Thursday, September 14, 2017
A (nicely executed) revolution in the theater
In my not-so-humble opinion, one mark by which to judge the success of a playwright's work is whether or not it stimulates a theatergoer to think about or research the topics or characters discussed or featured therein. And that's precisely what happened last weekend after I attended a performance of Lauren Gunderson's "The Revolutionists" at Ann Arbor's spunky Theatre Nova.
For despite a few minor quibbles on my part, Gunderson's very creative, yet dark comedy about the French Revolution and its Reign of Terror - which starts with the sound of a guillotine, of all things - intrigued me enough to send me to my computer to learn more about the four women she brings together for an imagined encounter, which led to my uncovering a treasure trove of information a history lover like me will drool over for days.
And what interesting women they were!
In her play, Gunderson imagines what might happen if a controversial French feminist playwright is visited by a civic-minded murderess-to-be, a free black woman activist from what's now known as Haiti, and a well-known and somewhat-ditsy queen at a time when France was in the midst of major, world-changing cultural and political turmoil. All are there for reasons of their own, yet each is requesting the services of the playwright to create for them what could be their exit line from this mortal plane. (I won't spoil it for you, but since three of the characters are based on actual historical figures, quick research will reveal their fates and whether or not the statements were needed.)
The result is a script that is oftentimes quite witty (some of which seemed to go over the heads of the audience on the night I was there), yet cognizant of the perils these brave women faced. The carefully crafted dialogue is crisp, sharp and intelligent throughout, with each character carefully drawn and fully realized. And by play's end we certainly know who these women are, what they believe and how they fit into French society.
And how dangerous it was for a woman to speak out on the issues of the day!
However, I walked away from the performance unsure of and a little puzzled by what Gunderson's goal truly was. Is "The Revolutionists" a piece of artistic naval-gazing in which the playwright ponders the power of the written play and what impact such work may or may not have on society? Or is it a feminist manifesto (or propaganda piece) in which a light is shined on all of the world's ills then and now (from gender inequality to the wealth gap, and from privilege to slavery), yet with no message other than it would be a different world if women were in charge?
Was it a mix of the two? Or better yet: Did I simply miss the point?
What I didn't miss, though, was the performance everyone who has seen the show is raving about. After an astounding solo performance last year in Theatre Nova's production of "Katherine," 2016 Wilde Award nominee Melissa Beckwith returns with another tour de force, playing the historical Marie Antoinette. I've been a fan of Beckwith's work since I first saw her on the The Ringwald stage many years ago (or was it its progenitor, Who Wants Cake, at that point?), and she still has the chops to surprise and impress me. From the moment she first enters to the show's final moments, Beckwith fills the character with the larger-than-life traits one expects of this historical figure, yet with an emotional underpinning that reveals a depth and awareness one may not expect. If there's a performance to beat this season, this is it.

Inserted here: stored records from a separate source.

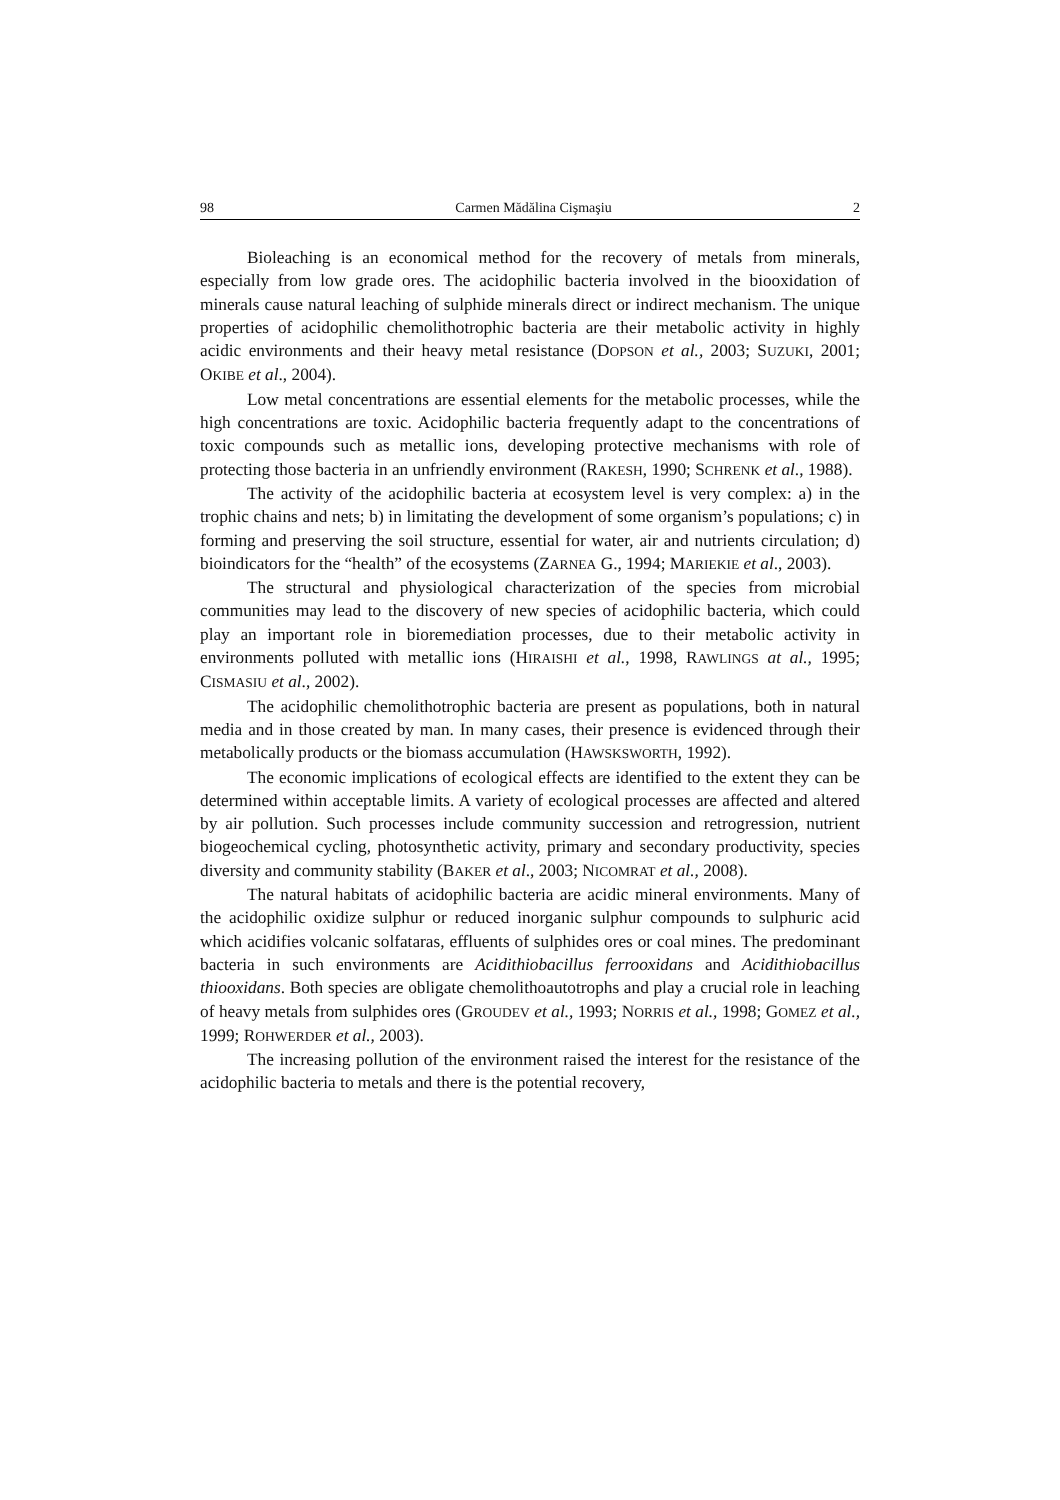98 Carmen Mădălina Cişmaşiu 2
Bioleaching is an economical method for the recovery of metals from minerals, especially from low grade ores. The acidophilic bacteria involved in the biooxidation of minerals cause natural leaching of sulphide minerals direct or indirect mechanism. The unique properties of acidophilic chemolithotrophic bacteria are their metabolic activity in highly acidic environments and their heavy metal resistance (DOPSON et al., 2003; SUZUKI, 2001; OKIBE et al., 2004).
Low metal concentrations are essential elements for the metabolic processes, while the high concentrations are toxic. Acidophilic bacteria frequently adapt to the concentrations of toxic compounds such as metallic ions, developing protective mechanisms with role of protecting those bacteria in an unfriendly environment (RAKESH, 1990; SCHRENK et al., 1988).
The activity of the acidophilic bacteria at ecosystem level is very complex: a) in the trophic chains and nets; b) in limitating the development of some organism’s populations; c) in forming and preserving the soil structure, essential for water, air and nutrients circulation; d) bioindicators for the “health” of the ecosystems (ZARNEA G., 1994; MARIEKIE et al., 2003).
The structural and physiological characterization of the species from microbial communities may lead to the discovery of new species of acidophilic bacteria, which could play an important role in bioremediation processes, due to their metabolic activity in environments polluted with metallic ions (HIRAISHI et al., 1998, RAWLINGS at al., 1995; CISMASIU et al., 2002).
The acidophilic chemolithotrophic bacteria are present as populations, both in natural media and in those created by man. In many cases, their presence is evidenced through their metabolically products or the biomass accumulation (HAWSKSWORTH, 1992).
The economic implications of ecological effects are identified to the extent they can be determined within acceptable limits. A variety of ecological processes are affected and altered by air pollution. Such processes include community succession and retrogression, nutrient biogeochemical cycling, photosynthetic activity, primary and secondary productivity, species diversity and community stability (BAKER et al., 2003; NICOMRAT et al., 2008).
The natural habitats of acidophilic bacteria are acidic mineral environments. Many of the acidophilic oxidize sulphur or reduced inorganic sulphur compounds to sulphuric acid which acidifies volcanic solfataras, effluents of sulphides ores or coal mines. The predominant bacteria in such environments are Acidithiobacillus ferrooxidans and Acidithiobacillus thiooxidans. Both species are obligate chemolithoautotrophs and play a crucial role in leaching of heavy metals from sulphides ores (GROUDEV et al., 1993; NORRIS et al., 1998; GOMEZ et al., 1999; ROHWERDER et al., 2003).
The increasing pollution of the environment raised the interest for the resistance of the acidophilic bacteria to metals and there is the potential recovery,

Also featured in the show are K Edminds as Marianne Angelle, Diane Hill as Olympe De Gouges, and Sara Rose as Charlotte Corday.
As fellow critic Jenn McKee stated in her review, "The Revolutionists" is a play that can't help but remind me of the productions staged by the now-defunct and very missed Performance Network, especially when director David Wolber and founding artistic director Carla Milarch were running things. (The only difference is the budget for the set, which I suspect would have been much higher in the good ol' days.) And that's high praise indeed!
THE BOTTOM LINE: I wouldn't be surprised if this weekend's closing performances will be sold out, so if you'd like to catch the show, I recommend you reserve your tickets now! You won't be disappointed!